A recent article in The Atlantic discussed the growing concern of automakers caused by dismal sales figures within the Gen-Y demographic. Apparently, young people are shying away from the responsibility (and financial burden) of purchasing a new car. According to CNW research, ‘adults between the ages of 21 and 34 buy just 27% of all new vehicles sold in America, a far cry from the 38% in 1985.’ So what’s the deal with America’s youngest working cohort? Why don’t they want a set of brand new wheels to show off to their friends?
Well, there are some obvious reasons for this shift in purchasing behavior, namely a lack of financial resource. Many members of Gen-Y are unemployed or underemployed; at a rate far above that of Gen-X and the Baby Boomers. They are also coming out of college with massive amounts of student loan debt, and are faced with the dilemma of investing for their future or paying off the exorbitant amount of debt they have created in their short lifetime. Nowhere in that decision-making process does ‘adding even more debt’ by purchasing a new vehicle make much logical sense. Now some will still argue that Gen-Y does have strong spending power & potential, and in many ways, that is a valid argument. Roughly 30% of Gen-Y is moving back home with their parents after college, which does give them some more financial flexibility. However, as an automaker, it’s more important to consider not the real spending power of the generation, but the perceived spending power that they have for themselves. What I mean to say is that even though Gen-Y may have the ability to spend money on new items such as a car or a home, they don’t feel as though these are sound investments, and would prefer to spend more conservatively just in case something happens and they no longer have a source of income. Last year, I bought a brand new car, nothing flashy (Nissan Altima), or too expensive, but it was still a nice little chunk of change. The thought of losing my job and still having to pay a few hundred dollars per month for the foreseeable future on a car (that I have nowhere to go with) would be a fairly frightening scenario.

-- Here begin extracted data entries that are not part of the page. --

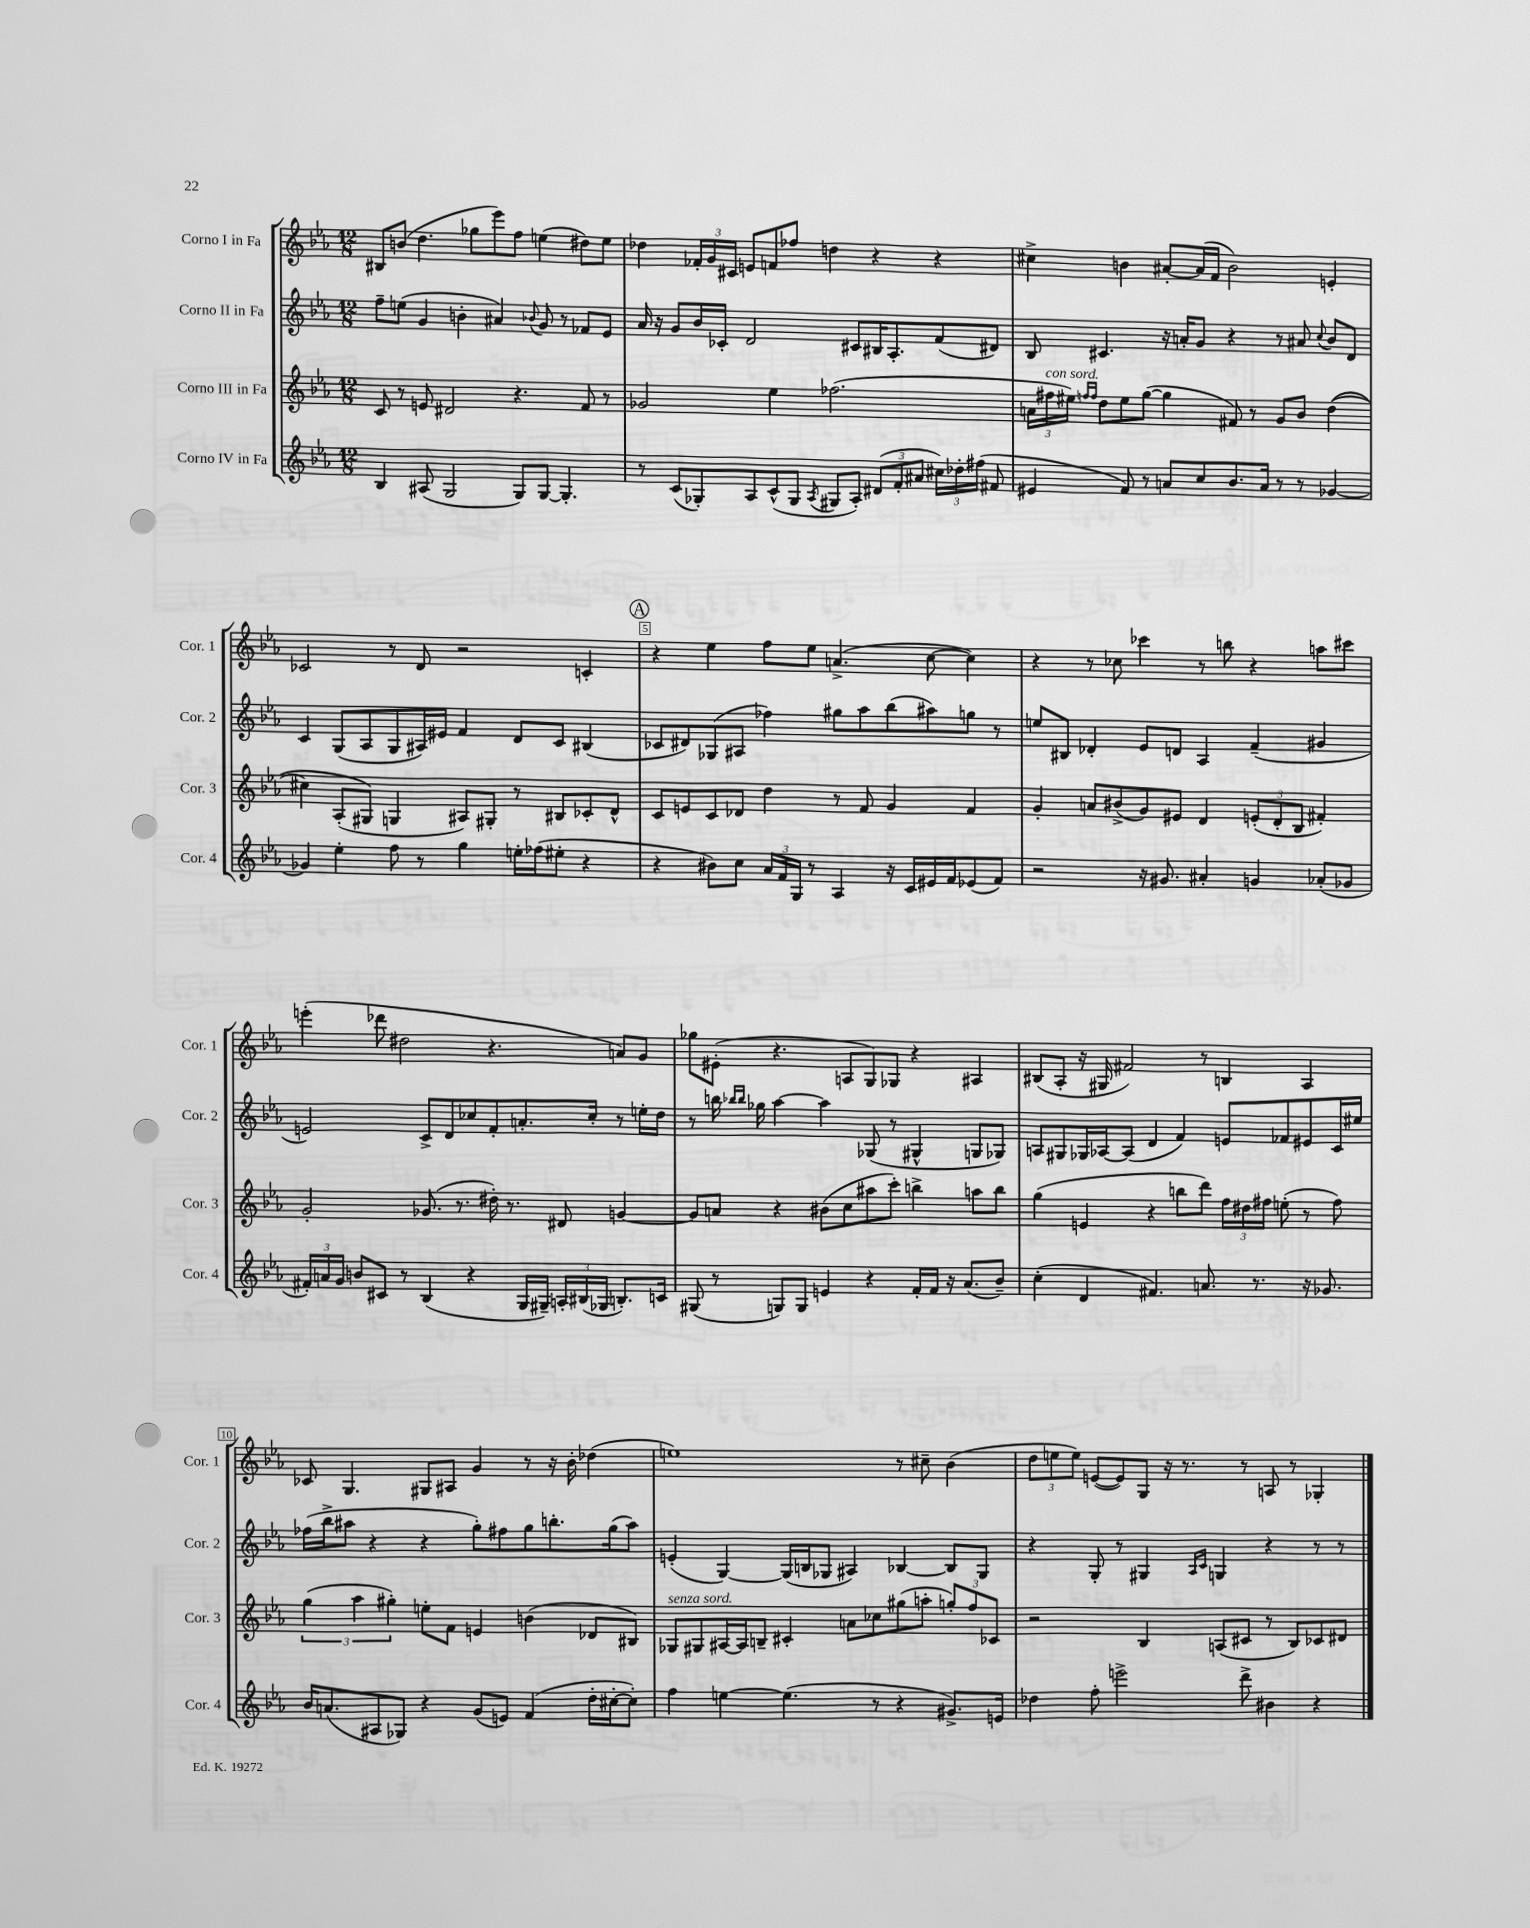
<<
\new StaffGroup <<
\new Staff = "s0" \with { instrumentName = "Corno I in Fa" shortInstrumentName = "Cor. 1" } {
    \clef treble \key ees \major \numericTimeSignature \time 12/8
    \autoBeamOff bis8[ b'8]( d''4. ges''8[ ees'''8) f''8] e''4( dis''8[) e''8] |
    des''4 \tuplet 3/2 { fes'16[-. g'16 cis'16] } e'8[ f'8 fes''8] d''4 r4 r4 |
    cis''4-> b'4 ais'8[~-. ais'16( f'16] b'2) e'4-. |
    ces'2 r8 d'8 r2 c'4-. |
    \mark \markup { \circle "A" } r4 ees''4 f''8[ ees''8] a'4.->( c''8~ c''4) |
    r4 r8 ces''8 ces'''4 r8 b''8 r4 a''8[ cis'''8] |
    e'''4-.( des'''8 dis''2 r4. a'8[) g'8] |
    ges''8[ eis'8]-.( r4. a8[ g8) ges8] r4 ais4 |
    bis8[( aes8]-. r16 gis16 fis'2) r8 b4 aes4 |
    ces'8 g4. gis8[ ais8] g'4 r8 r16 bes'16-. des''4( |
    e''1) r8 cis''8-- bes'4( |
    \tuplet 3/2 { d''8[ e''8 e''8]) } e'8[~( e'8) g8] r16 r8. r8 a8 r8 ges4-. \bar "|." |
}
\new Staff = "s1" \with { instrumentName = "Corno II in Fa" shortInstrumentName = "Cor. 2" } {
    \clef treble \key ees \major \numericTimeSignature \time 12/8
    \autoBeamOff f''8[-- e''8]( g'4 b'4-. ais'4) \appoggiatura { bes'8 } g'8 r8 fes'8[ ees'8] |
    aes'16 r16 g'8[ bes'16 ces'16]-. d'2 cis'8[ bis16 aes8.-. f'8( dis'8]) |
    bes8 cis'4. r16 a'16[-. g'8] r4 r8 ais'8 \appoggiatura { c''8 } bes'8[ d'8] |
    c'4 g8[( aes8 g8 ais16) eis'16] f'4 d'8[ c'8] bis4( |
    \mark \markup { \circle "A" } ces'8[ dis'8) ges8( ais8] fes''4) gis''8[ aes''8 bes''8( ais''8) g''8] r8 |
    e''8[ bis8] des'4-. ees'8[ d'8] aes4 f'4--( gis'4 |
    e'2) c'8[-> d'8 ces''8 f'8-. a'8.-. ces''16]-. r8 e''16[-. d''16] |
    r8 b''16 \grace { bes''16[ bes''16] } ges''16 aes''4~ aes''4 ges8( r8 gis4-^ g8[ ges8]) |
    a8[ gis8 ges16 aes16~ aes8]( d'4 f'4) e'8[ fes'8 eis'8 c'16 eis''16] |
    fes''16[( bes''16-> ais''8] r4 r4 g''8[-.) fis''8 g''8 b''8.-. g''16( ais''8]) |
    e'4-.( g4~) g16[( b16 ges8] ais4) bes4~ bes8[ ges8] |
    r4 g8-. r8 gis4 \grace { aes16[ c'16] } g4 r4 r8 r8 \bar "|." |
}
\new Staff = "s2" \with { instrumentName = "Corno III in Fa" shortInstrumentName = "Cor. 3" } {
    \clef treble \key ees \major \numericTimeSignature \time 12/8
    \autoBeamOff c'8 r8 e'8 dis'2 r4. f'8 r8 |
    ges'2 ees''4 fes''2.( |
    \tuplet 3/2 { a'16[ fis''16^\markup { \italic "con sord." } eis''16]) } \grace { f''16[ f''16] } d''8[ eis''8 g''8]~( g''4 fis'8) r8 g'8[ bes'8] d''4(\( |
    cis''4) aes8[-.( gis8]\) g4 ais8[) gis8]-. r8 bis8[ ces'8-. d'8]-^ |
    \mark \markup { \circle "A" } c'8[ e'8 c'8 des'8] d''4 r8 f'8 g'4 f'4 |
    g'4-. a'8[ bis'8->( g'8) eis'8] d'4 \tuplet 3/2 { e'8[-.( d'8-. bes8] } fis'4-.) |
    g'2-. ges'8.( r8. dis''16-.) r8. dis'8 g'4~ |
    g'8[ a'8] r4 bis'8[( c''8 ais''8 c'''8]-.) b''4-> a''8[ b''8] |
    g''4( e'4 r4 b''8[ d'''8]) \tuplet 3/2 { f''16[ dis''16 fis''16] } e''8-.( r8 fis''8) |
    \tuplet 3/2 { g''4( aes''4 gis''4-.) } e''8[-. f'8] e'4 b'4( des'8[ bis8]) |
    ges8[^\markup { \italic "senza sord." } gis8 ais16~ ais16 b8]-- cis'4-. a'8[ ces''8 gis''8( a''8]-. \tuplet 3/2 { g''8[-.) f''8 ces'8] } |
    r2 bes4 a8[( cis'8] r8 bes8[) ces'8 dis'8] \bar "|." |
}
\new Staff = "s3" \with { instrumentName = "Corno IV in Fa" shortInstrumentName = "Cor. 4" } {
    \clef treble \key ees \major \numericTimeSignature \time 12/8
    \autoBeamOff bes4 ais8( g2 g8[) g8]~ g4.-. |
    r8 c'8[( ges8-.) aes8 c'8-^( ges8] \acciaccatura { aes8 } gis8[ aes8]-.) \tuplet 3/2 { dis'8[( f'8-. ais'8] } \tuplet 3/2 { cis''16[) des''16-. fis''16]( } fis'8 |
    eis'4 f'8) r8 a'8[ c''8 bes'8. a'16] r8 r8 ges'4~ |
    ges'4 ees''4-. f''8 r8 g''4 e''16[-. fes''16( eis''8]-. r4 |
    \mark \markup { \circle "A" } r4 bis'8[) c''8] \tuplet 3/2 { aes'16[ f'16 g16] } r8 aes4 r16 c'16[ eis'16 f'16 ees'8( f'8]) |
    r2 r16 gis'8. ais'4-. g'4 aes'8[-.( ges'8] |
    \tuplet 3/2 { fis'16[-.) a'16 g'16] } b'8[ cis'8] r8 bes4( r4 g16[ gis16]--) \tuplet 3/2 { a16[-. bis16( ges16] } b8.[-.) c'16] |
    gis8( r8 g8[) g8] e'4 r4 f'16[-. f'16] r16 aes'8.[( bes'8]--) |
    c''4-.( d'4 fis'4.) a'8. r8. r16 ges'8. |
    bes'16[ a'8.( ais8 ges8]) r4 g'8[( e'8]) f'4( d''16[-. cis''16~-. cis''8]-.) |
    f''4 e''4~ e''4.( r8 r4 gis'8.[->) e'16] |
    des''4 f''8-. e'''2-> d'''8-> bis'4 r4 \bar "|." |
}
>>
>>
\layout { \context { \Score \override BarNumber.break-visibility = ##(#f #t #t) barNumberVisibility = #(every-nth-bar-number-visible 5) \override BarNumber.stencil = #(make-stencil-boxer 0.1 0.3 ly:text-interface::print) } }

This is a generation that grew up watching their parents lose their jobs, their homes, and their personal savings. They are by-and-large much more conservative investors than their older counterparts, and tend to delay milestone events that carry financial commitment, such as marriage or the purchase of a home. I don’t know who came up with this notion, but I’ve often heard that you should be prepared to have to live off of your savings for at least 3 months. Well, for Gen-Y, that number is probably much higher. As they continue to be unemployed or underemployed for 6, 8, 12 months after graduation (Student loan payments often start kicking in 6 months after the date of graduation) they are preparing to have to live off of savings for much longer than the young professionals of the past.
And the financial burden isn’t the only issue facing automakers. As the article points out, more young people are living in cities, where cars aren’t as practical. Also, not mentioned in the article, young people are more conscious of both their personal health and the health of the environment, which encourages them to walk and bike more often in lieu of driving everywhere. So, what can automakers do? Well, they can start as GM has done by attempting to create younger ‘looking’ cars, with colors such as lemonade, denim, and techno pink. But colors alone won’t sway the youthful shopper. Car companies have to convince Gen-Y that owning a new car is a practical and safe investment, by creating cheaper, smaller, more urban-friendly options. They must focus on developing hybrid technology, and infusing new technology into vehicles that make cars more than a mode of transportation. The challenge is large, but with the right insight, automakers may be able to crack the code to this ‘walking generation.’